The executor class takes care of running the model either for training or predictions in the Twinn-ml infrastructure. Here, we implemented a mock executor to emulate that behaviour to some extent, which hopefully makes it a little clearer in what context the model class will be used. Any model compliant with the ModelInterface should be able to train and predict using the ExecutorMock that can be found in twinn_ml_interface/mocks/mocks.py. The Darrow-Poc is an example of a model that follows ModelInterfaceV4 and can run using the ExecutorMock.

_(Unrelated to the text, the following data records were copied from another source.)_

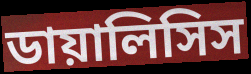
ডায়ালিসিস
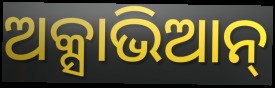
ଅକ୍ସାଭିଆନ୍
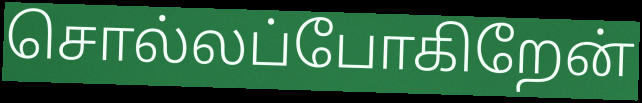
சொல்லப்போகிறேன்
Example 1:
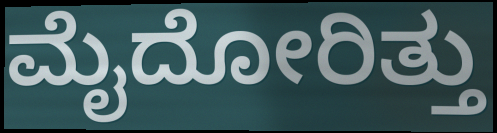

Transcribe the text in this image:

ಮೈದೋರಿತ್ತು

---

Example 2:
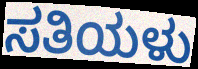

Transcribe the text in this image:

ಸತಿಯಳು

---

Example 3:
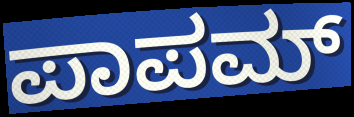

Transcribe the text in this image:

ಪಾಪಮ್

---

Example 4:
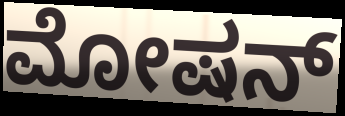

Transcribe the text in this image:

ಮೋಷನ್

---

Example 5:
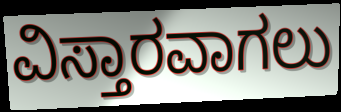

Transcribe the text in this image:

ವಿಸ್ತಾರವಾಗಲು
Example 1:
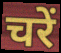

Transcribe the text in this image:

चरें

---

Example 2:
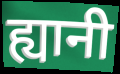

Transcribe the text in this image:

ह्यानी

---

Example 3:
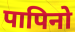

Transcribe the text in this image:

पापिनो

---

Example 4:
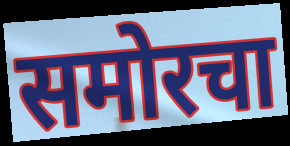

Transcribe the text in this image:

समोरचा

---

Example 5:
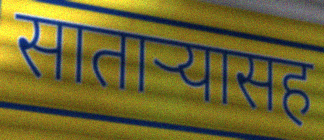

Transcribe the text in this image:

साताऱ्यासह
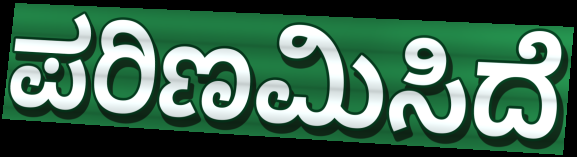
ಪರಿಣಮಿಸಿದೆ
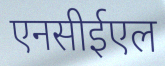
एनसीईएल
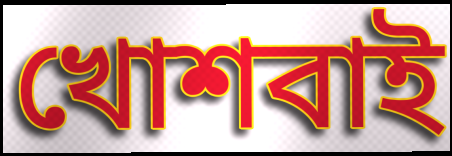
খোশবাই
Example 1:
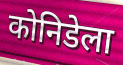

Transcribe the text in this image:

कोनिडेला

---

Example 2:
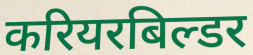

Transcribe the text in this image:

करियरबिल्डर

The steps and methods that the infrastructure and the mock executor run during training are:

  1. Read config:
    • get_target_template()
    • get_train_window_finder_config_template()
  2. Initialize the model
    • initialize()
  3. Given the configuration for the train window finder in the previous steps, validate possible windows:
    • validate_input_data()
  4. Read the data configuration to download all the needed data in a window selected by the previous step:
    • get_data_config_template()
  5. Transform the input data as needed:
    • preprocess()
  6. Train:
    • train()
  7. Store the model:
    • dump()

When the training is finished, the model can be used for predicting. The prediction steps are:

  1. Retrieve the model from storage and load it:
    • load()
  2. Fetch the data needed for prediction based on either:
    • base_features - if present
    • get_data_config_template() - otherwise
  3. Predict:
    • predict()
  4. Load configuration to post predictions:
    • get_result_template()

Example of the Model Interface

Darrow Poc

The Darrow-Poc is an example of a model that follows ModelInterfaceV4. It contains more detailed explanations of the data model, interface methods and the onboarding process.